* _WORK ITEM_
Text only, exactly as given: reproduce the entries below without their pictures.

* _SUPPLIED INFORMATION_
****************************************
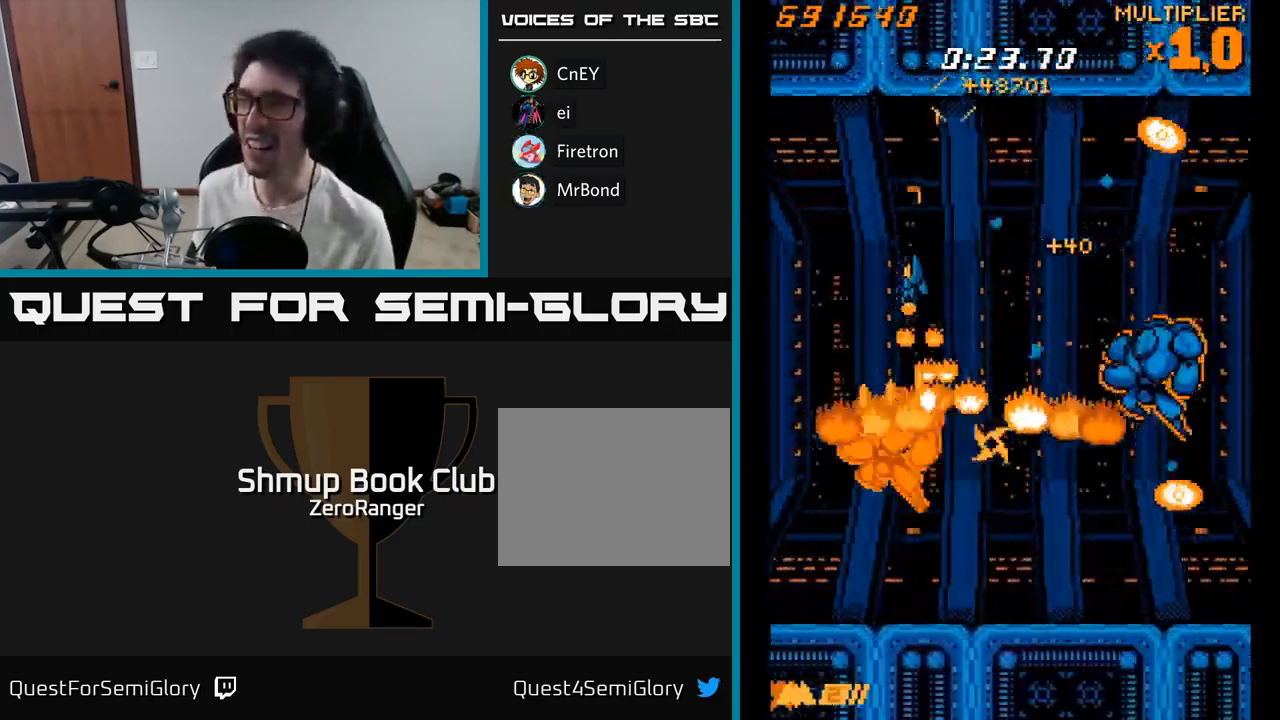
{"buttons": ["X", "DPAD_LEFT"], "right_stick": "center", "events": [[167, "DPAD_DOWN", "up"], [217, "DPAD_UP", "down"], [267, "DPAD_LEFT", "up"], [317, "DPAD_RIGHT", "down"], [433, "DPAD_RIGHT", "up"], [483, "DPAD_LEFT", "down"], [500, "DPAD_UP", "up"]]}
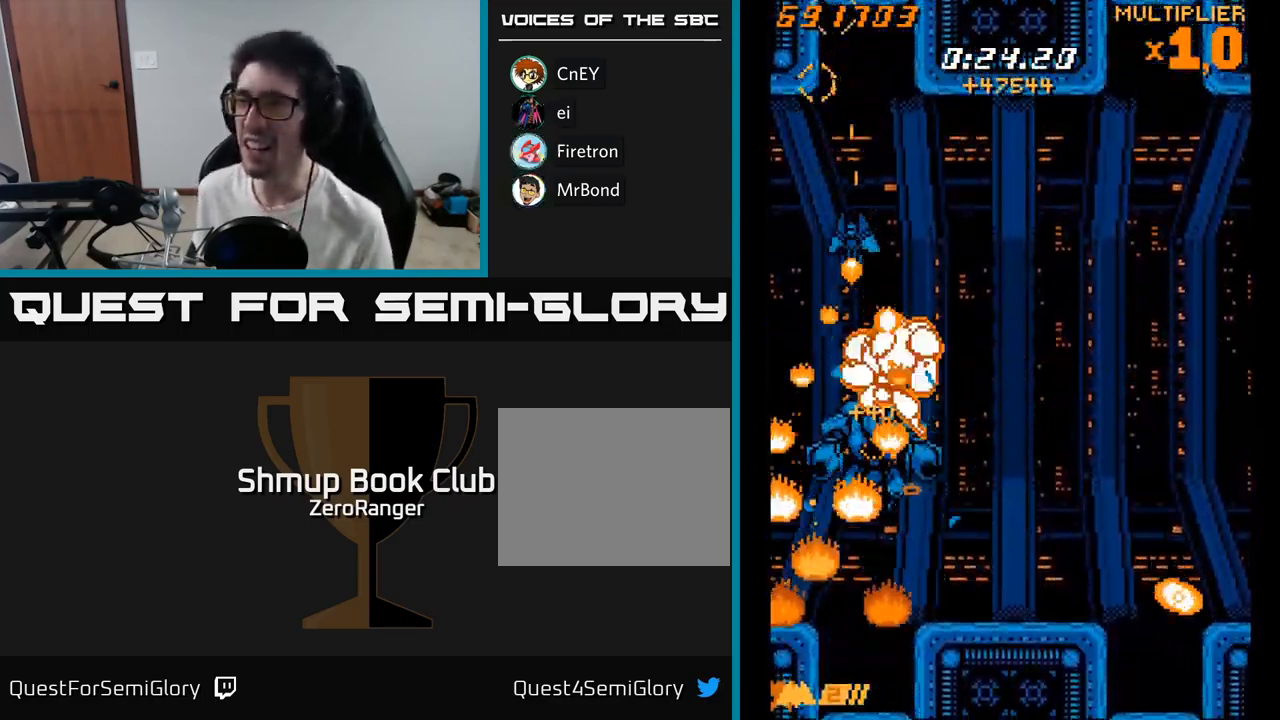
{"buttons": ["X", "DPAD_RIGHT"], "right_stick": "center", "events": [[217, "DPAD_DOWN", "down"], [300, "DPAD_LEFT", "up"], [383, "DPAD_RIGHT", "down"], [467, "DPAD_DOWN", "up"]]}
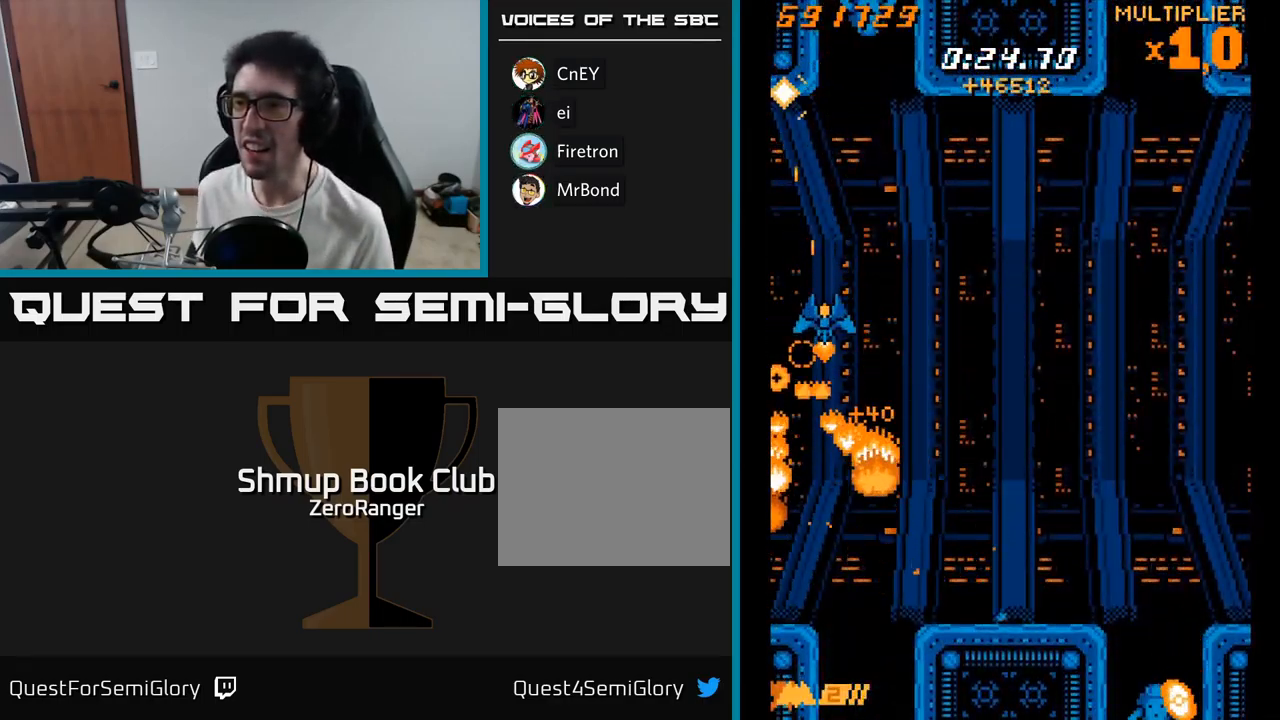
{"buttons": ["A", "DPAD_DOWN"], "right_stick": "center", "events": [[150, "DPAD_RIGHT", "up"], [167, "DPAD_UP", "down"], [300, "A", "down"], [333, "X", "up"], [399, "DPAD_UP", "up"], [433, "DPAD_DOWN", "down"]]}
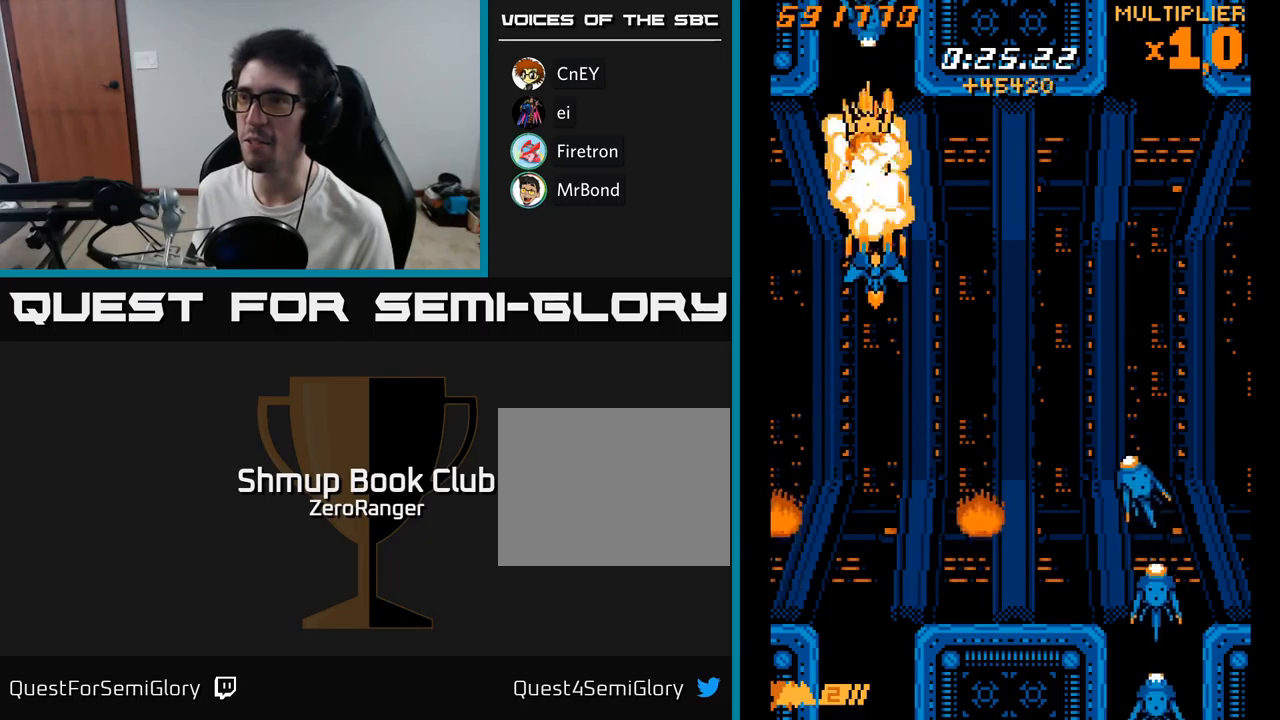
{"buttons": ["A"], "right_stick": "center", "events": [[317, "DPAD_DOWN", "up"]]}
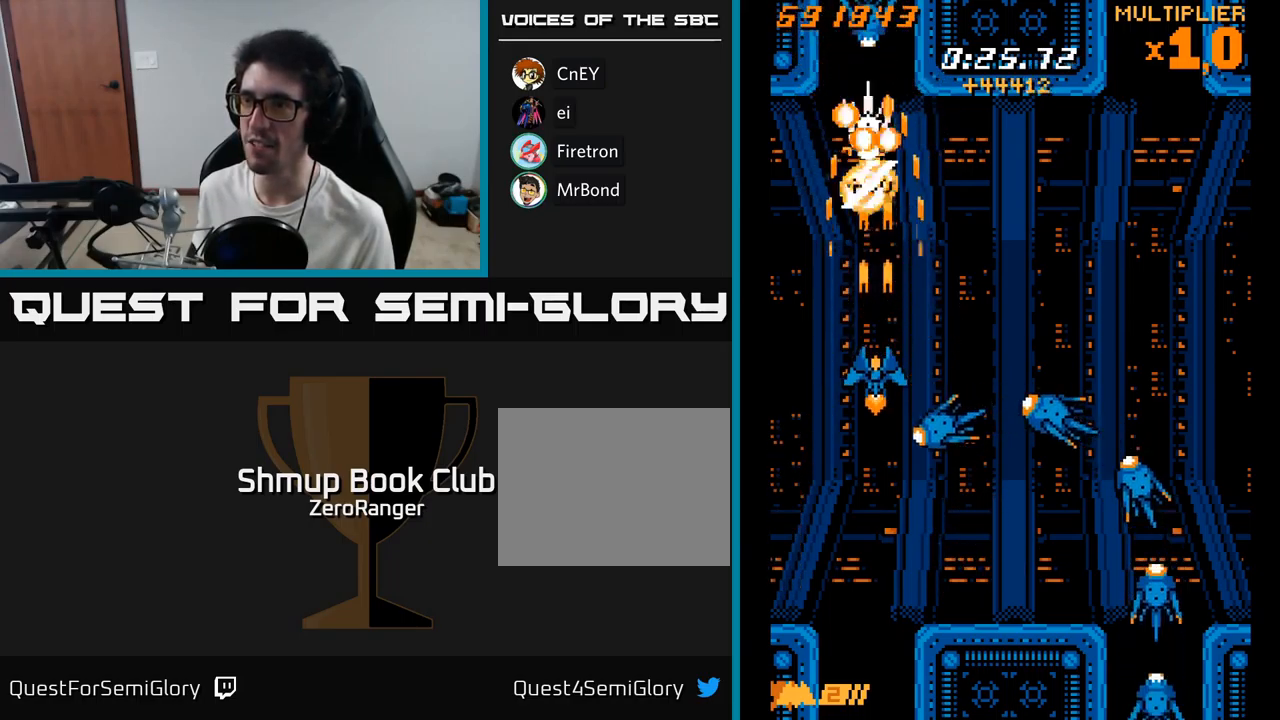
{"buttons": ["X"], "right_stick": "center", "events": [[33, "X", "down"], [67, "A", "up"], [317, "DPAD_UP", "down"], [417, "DPAD_UP", "up"]]}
****************************************
* _TASK SOLUTION_
{"buttons": ["X", "DPAD_LEFT"], "right_stick": "center", "events": [[167, "DPAD_DOWN", "up"], [217, "DPAD_UP", "down"], [267, "DPAD_LEFT", "up"], [317, "DPAD_RIGHT", "down"], [433, "DPAD_RIGHT", "up"], [483, "DPAD_LEFT", "down"], [500, "DPAD_UP", "up"]]}
{"buttons": ["X", "DPAD_RIGHT"], "right_stick": "center", "events": [[217, "DPAD_DOWN", "down"], [300, "DPAD_LEFT", "up"], [383, "DPAD_RIGHT", "down"], [467, "DPAD_DOWN", "up"]]}
{"buttons": ["A", "DPAD_DOWN"], "right_stick": "center", "events": [[150, "DPAD_RIGHT", "up"], [167, "DPAD_UP", "down"], [300, "A", "down"], [333, "X", "up"], [399, "DPAD_UP", "up"], [433, "DPAD_DOWN", "down"]]}
{"buttons": ["A"], "right_stick": "center", "events": [[317, "DPAD_DOWN", "up"]]}
{"buttons": ["X"], "right_stick": "center", "events": [[33, "X", "down"], [67, "A", "up"], [317, "DPAD_UP", "down"], [417, "DPAD_UP", "up"]]}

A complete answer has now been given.